◆ Extract ◆
▬▬▬
I've had the long long Tamron 200-500. The Canon 100-400mmL is so much better that there is no real comparison.
Here's hoping that they can do a better job.


----------



## Lee Jay (Oct 26, 2012)

It will all come down to the optical quality. It has to about match the 100-400L at 400mm and f/5.6. If it's substantially worse than that, and up-res of the 100-400L might beat it. If it's equal, then that's another story. And it will have to be equal regardless of where the stabilization elements might happen to be at any given time (the 100-400L is in need of improvement in this area).


----------



## preppyak (Oct 26, 2012)

Lee Jay said:


> It will all come down to the optical quality. It has to about match the 100-400L at 400mm and f/5.6. If it's substantially worse than that, and up-res of the 100-400L might beat it.


 I kind of disagree, simply because this goes to 600mm. If it can match the 100-400 at f/5.6, then thats a really impressive feat, but, I think its equally important for it to be as sharp at 60mm as the 100-400 or 400 prime would be with a TC on. Cause if it is, then the fact it does it natively could be another leg up.

But really, the key is gonna be price. If its around the same price as the 200-500, then the range it gives might cause birders to go with it over the 100-400 (IS less important, and 600mm more critical than 400mm). Especially if a new 100-400 comes out and raises prices. If it costs more like $1300, then I can't see as many going with it


----------



## Lee Jay (Oct 26, 2012)

preppyak said:


> Lee Jay said:
> 
> 
> > It will all come down to the optical quality. It has to about match the 100-400L at 400mm and f/5.6. If it's substantially worse than that, and up-res of the 100-400L might beat it.
> ...
▬▬▬
◆ Supplied records ◆
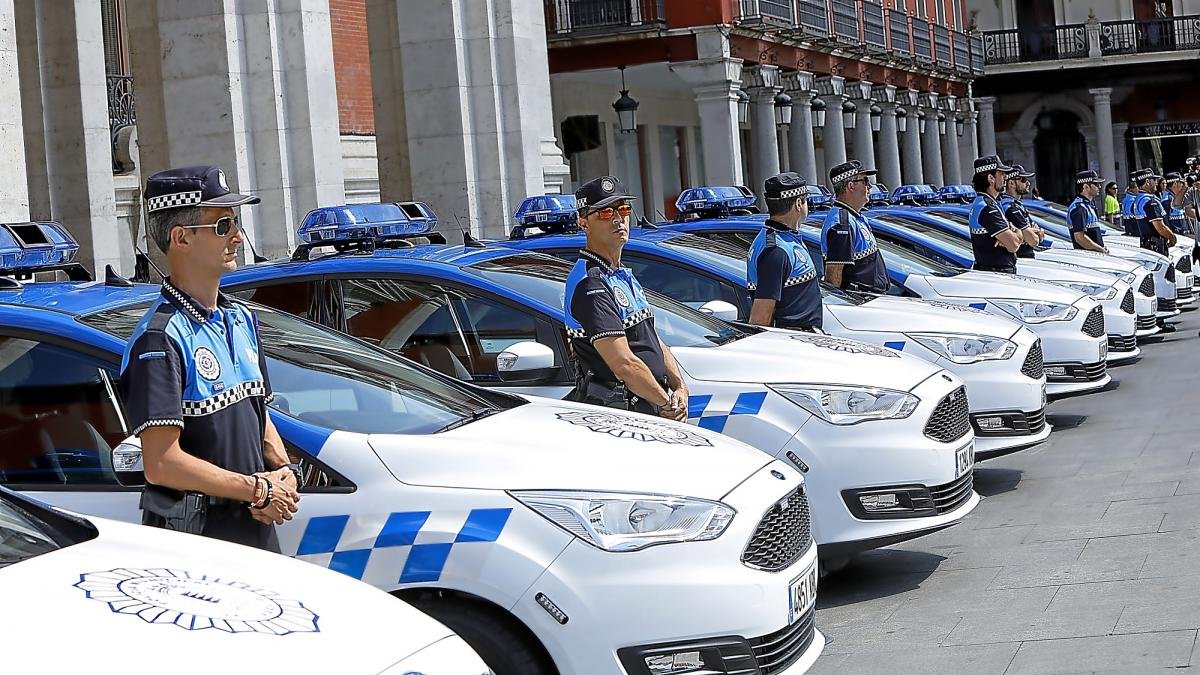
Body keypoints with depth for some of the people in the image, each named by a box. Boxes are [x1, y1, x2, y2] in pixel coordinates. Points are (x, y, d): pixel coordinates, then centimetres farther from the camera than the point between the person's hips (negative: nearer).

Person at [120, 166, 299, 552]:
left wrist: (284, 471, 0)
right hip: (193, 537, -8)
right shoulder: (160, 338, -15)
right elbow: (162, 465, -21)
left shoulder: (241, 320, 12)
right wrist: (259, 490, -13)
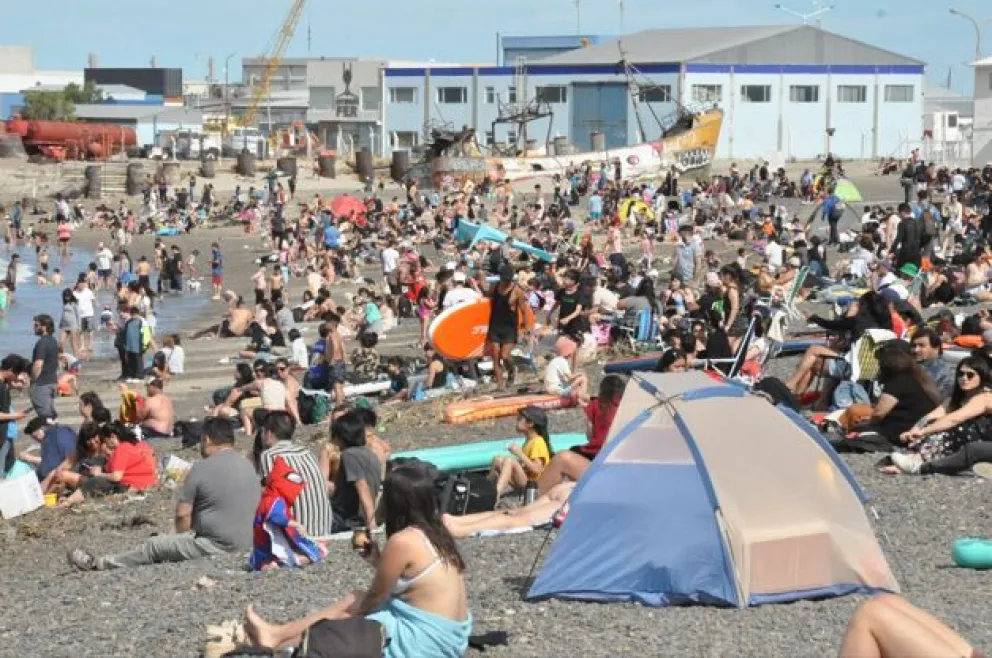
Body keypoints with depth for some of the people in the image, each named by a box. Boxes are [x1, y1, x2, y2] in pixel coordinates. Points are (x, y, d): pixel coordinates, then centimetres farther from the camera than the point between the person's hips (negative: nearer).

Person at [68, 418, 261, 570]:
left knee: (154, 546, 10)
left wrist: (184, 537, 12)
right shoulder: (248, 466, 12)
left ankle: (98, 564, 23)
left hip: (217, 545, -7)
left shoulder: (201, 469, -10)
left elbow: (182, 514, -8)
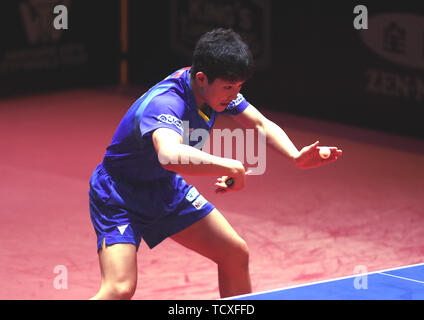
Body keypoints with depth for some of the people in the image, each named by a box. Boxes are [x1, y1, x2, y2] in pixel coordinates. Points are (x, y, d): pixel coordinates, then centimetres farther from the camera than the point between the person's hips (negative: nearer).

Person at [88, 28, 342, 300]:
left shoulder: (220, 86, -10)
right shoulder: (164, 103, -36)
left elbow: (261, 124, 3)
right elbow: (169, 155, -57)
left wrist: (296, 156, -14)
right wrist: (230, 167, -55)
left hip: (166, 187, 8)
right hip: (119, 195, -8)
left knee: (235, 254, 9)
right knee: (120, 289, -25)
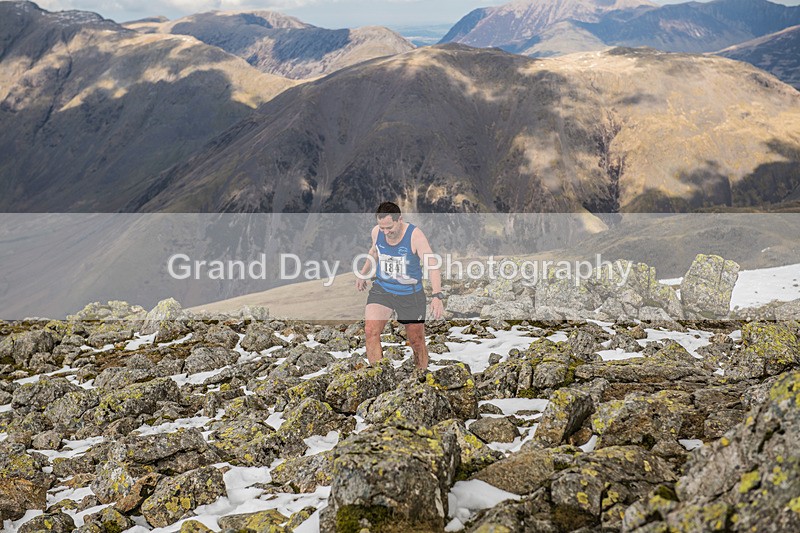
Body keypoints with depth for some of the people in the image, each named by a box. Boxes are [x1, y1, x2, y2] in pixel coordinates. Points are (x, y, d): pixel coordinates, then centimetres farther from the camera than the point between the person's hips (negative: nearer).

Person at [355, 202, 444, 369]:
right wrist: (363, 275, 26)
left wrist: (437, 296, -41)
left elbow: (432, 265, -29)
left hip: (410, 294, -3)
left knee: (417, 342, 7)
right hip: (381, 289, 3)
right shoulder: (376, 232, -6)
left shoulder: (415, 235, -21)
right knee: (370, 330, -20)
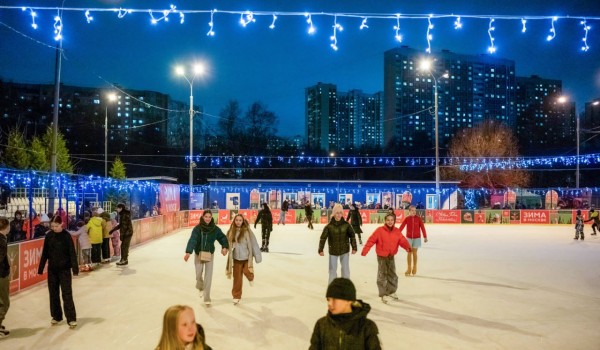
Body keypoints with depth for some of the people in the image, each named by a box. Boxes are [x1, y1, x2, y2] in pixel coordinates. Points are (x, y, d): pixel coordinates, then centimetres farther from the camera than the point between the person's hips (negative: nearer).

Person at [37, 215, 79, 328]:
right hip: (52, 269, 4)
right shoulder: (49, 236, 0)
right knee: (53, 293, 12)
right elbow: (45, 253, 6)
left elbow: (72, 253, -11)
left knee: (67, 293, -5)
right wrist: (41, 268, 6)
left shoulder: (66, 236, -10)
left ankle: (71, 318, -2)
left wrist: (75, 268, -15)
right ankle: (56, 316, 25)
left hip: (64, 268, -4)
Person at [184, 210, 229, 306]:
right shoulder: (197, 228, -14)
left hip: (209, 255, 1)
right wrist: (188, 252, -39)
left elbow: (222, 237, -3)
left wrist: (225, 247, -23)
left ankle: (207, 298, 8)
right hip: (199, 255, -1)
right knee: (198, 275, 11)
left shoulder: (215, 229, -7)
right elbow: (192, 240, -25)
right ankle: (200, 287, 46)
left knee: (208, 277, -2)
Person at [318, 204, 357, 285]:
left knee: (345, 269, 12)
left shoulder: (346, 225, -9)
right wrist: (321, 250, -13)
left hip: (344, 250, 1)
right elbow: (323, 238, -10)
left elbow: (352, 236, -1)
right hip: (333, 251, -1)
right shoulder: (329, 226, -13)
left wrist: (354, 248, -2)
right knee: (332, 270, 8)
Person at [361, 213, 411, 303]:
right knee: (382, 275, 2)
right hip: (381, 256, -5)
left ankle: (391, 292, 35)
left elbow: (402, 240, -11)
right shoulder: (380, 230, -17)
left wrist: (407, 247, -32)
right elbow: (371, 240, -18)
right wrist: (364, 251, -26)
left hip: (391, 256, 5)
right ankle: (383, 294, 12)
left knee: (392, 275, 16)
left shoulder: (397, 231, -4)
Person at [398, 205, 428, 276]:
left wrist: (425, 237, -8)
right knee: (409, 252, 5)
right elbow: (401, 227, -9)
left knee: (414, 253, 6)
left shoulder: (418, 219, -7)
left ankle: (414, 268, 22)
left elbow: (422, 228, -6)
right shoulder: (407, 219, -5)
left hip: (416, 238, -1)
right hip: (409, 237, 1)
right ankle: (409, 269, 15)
▬▬▬
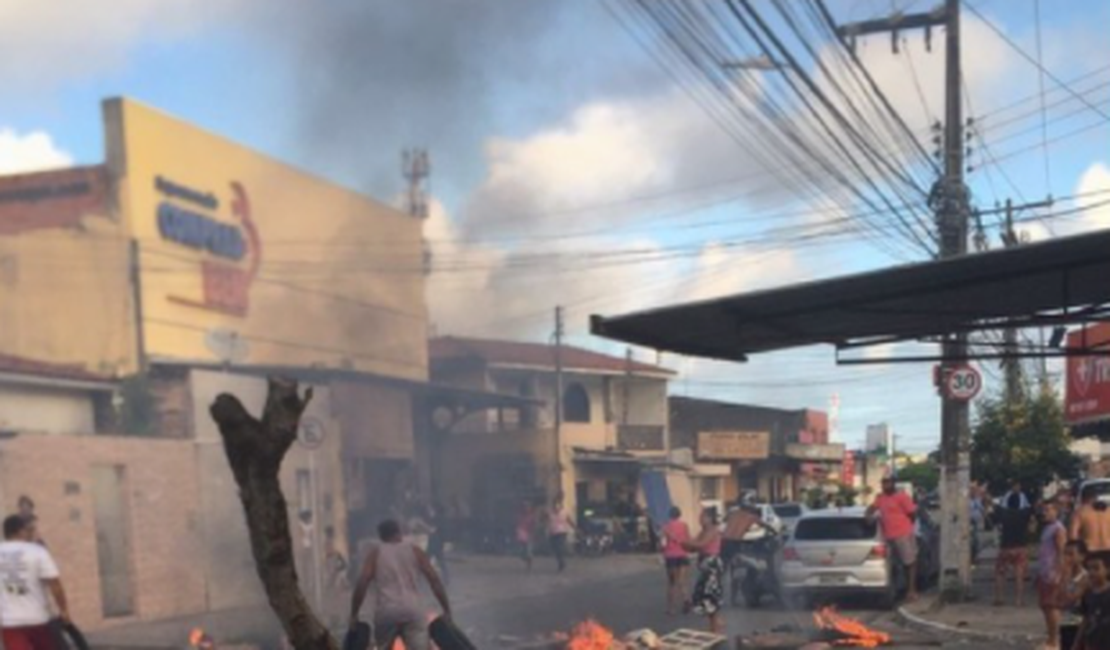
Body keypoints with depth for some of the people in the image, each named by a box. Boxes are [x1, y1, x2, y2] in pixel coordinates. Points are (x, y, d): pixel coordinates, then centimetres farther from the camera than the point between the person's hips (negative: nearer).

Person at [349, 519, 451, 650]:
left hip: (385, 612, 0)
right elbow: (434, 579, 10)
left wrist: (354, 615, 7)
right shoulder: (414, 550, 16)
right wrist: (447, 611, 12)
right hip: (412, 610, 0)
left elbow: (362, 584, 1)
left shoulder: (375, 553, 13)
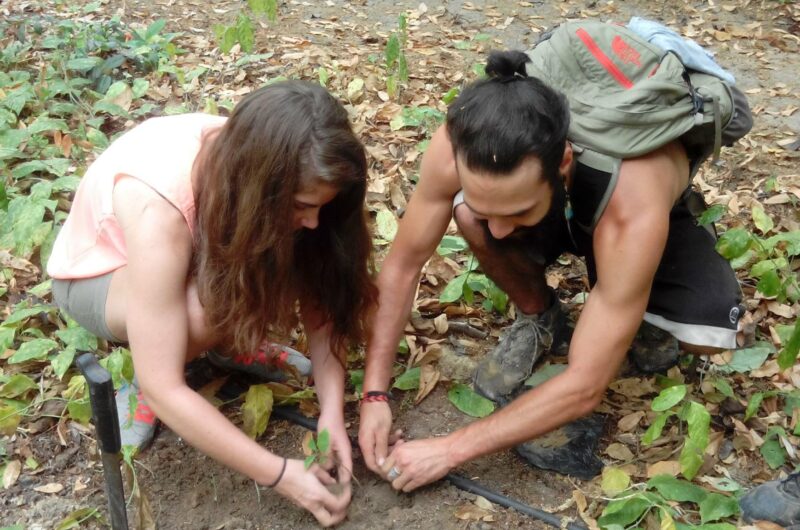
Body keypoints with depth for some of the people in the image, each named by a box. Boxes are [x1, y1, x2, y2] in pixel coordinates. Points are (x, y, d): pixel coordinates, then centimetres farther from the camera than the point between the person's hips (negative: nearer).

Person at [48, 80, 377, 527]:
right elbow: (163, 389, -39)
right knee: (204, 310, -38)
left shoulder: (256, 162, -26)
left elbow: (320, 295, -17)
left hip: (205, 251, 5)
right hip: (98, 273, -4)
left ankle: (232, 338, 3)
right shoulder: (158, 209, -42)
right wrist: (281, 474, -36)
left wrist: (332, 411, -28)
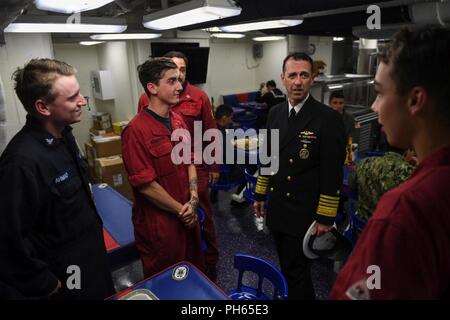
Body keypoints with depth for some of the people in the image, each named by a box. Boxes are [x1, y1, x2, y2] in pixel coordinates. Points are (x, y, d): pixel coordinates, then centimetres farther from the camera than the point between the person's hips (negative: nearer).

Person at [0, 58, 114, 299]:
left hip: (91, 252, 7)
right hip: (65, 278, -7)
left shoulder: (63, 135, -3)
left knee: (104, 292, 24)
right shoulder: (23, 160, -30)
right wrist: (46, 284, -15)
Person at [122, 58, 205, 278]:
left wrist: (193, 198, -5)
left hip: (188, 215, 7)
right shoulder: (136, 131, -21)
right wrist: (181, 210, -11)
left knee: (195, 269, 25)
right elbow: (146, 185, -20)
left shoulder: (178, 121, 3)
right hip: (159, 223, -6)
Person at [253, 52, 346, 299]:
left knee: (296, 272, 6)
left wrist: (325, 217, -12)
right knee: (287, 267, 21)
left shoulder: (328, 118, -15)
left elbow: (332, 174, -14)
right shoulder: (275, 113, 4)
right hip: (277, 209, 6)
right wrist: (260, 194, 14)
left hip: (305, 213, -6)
▬▬▬
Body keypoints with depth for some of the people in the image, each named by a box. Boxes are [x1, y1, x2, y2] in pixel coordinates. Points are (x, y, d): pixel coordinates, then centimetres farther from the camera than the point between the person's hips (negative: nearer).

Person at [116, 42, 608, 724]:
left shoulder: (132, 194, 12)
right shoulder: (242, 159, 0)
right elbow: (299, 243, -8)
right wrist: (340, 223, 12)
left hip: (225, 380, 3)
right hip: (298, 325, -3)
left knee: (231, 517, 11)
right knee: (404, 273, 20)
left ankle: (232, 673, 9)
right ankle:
▬▬▬
◆ To do ◆
1. In the rows, rewrite the lines from the one holding "right shoulder: (136, 131, -21)" through the one holding "left hip: (305, 213, -6)", inclusive, changing "Person at" to "Figure at" and leaving everything else as it is.
2. Continue the lens thread from the point where it stops.
The rows have no connection to the lens discussion.

◆ Results in order ◆
1.
right shoulder: (136, 131, -21)
right wrist: (181, 210, -11)
left knee: (195, 269, 25)
right elbow: (146, 185, -20)
left shoulder: (178, 121, 3)
right hip: (159, 223, -6)
Figure at [253, 52, 346, 299]:
left knee: (296, 272, 6)
left wrist: (325, 217, -12)
right knee: (287, 267, 21)
left shoulder: (328, 118, -15)
left elbow: (332, 174, -14)
right shoulder: (275, 113, 4)
right hip: (277, 209, 6)
right wrist: (260, 194, 14)
left hip: (305, 213, -6)

2.
What I meant was, it'll have to be as good at 600mm and f/6.3 as the 100-400L is at 400mm and f/5.6. If it's not, an upres of or teleconverter attached to the 100-400L could equal or beat the Tamron, making it pointless.


----------



## Woody (Oct 26, 2012)

So, how heavy will this lens be? ~ 1.5 kg.

How does it compare to the Panasonic 100-300 f/4-5.6 lens that only weighs 500 g but provides the same FOV on a m43 camera? ;D


----------



## heptagon (Oct 26, 2012)

Lee Jay said:


> preppyak said:
> 
> 
> > Lee Jay said:
> ...



That is always the problem of cheap tele lenses. Even the 100-400L has no edge over a 300+1.4TC.


----------



## dolina (Oct 26, 2012)

Woody said:


> So, how heavy will this lens be? ~ 1.5 kg.
> 
> How does it compare to the Panasonic 100-300 f/4-5.6 lens that only weighs 500 g but provides the same FOV on a m43 camera? ;D



More like 2kg or heavier. But no more heavier than 3.5kg.


----------



## weixing (Oct 26, 2012)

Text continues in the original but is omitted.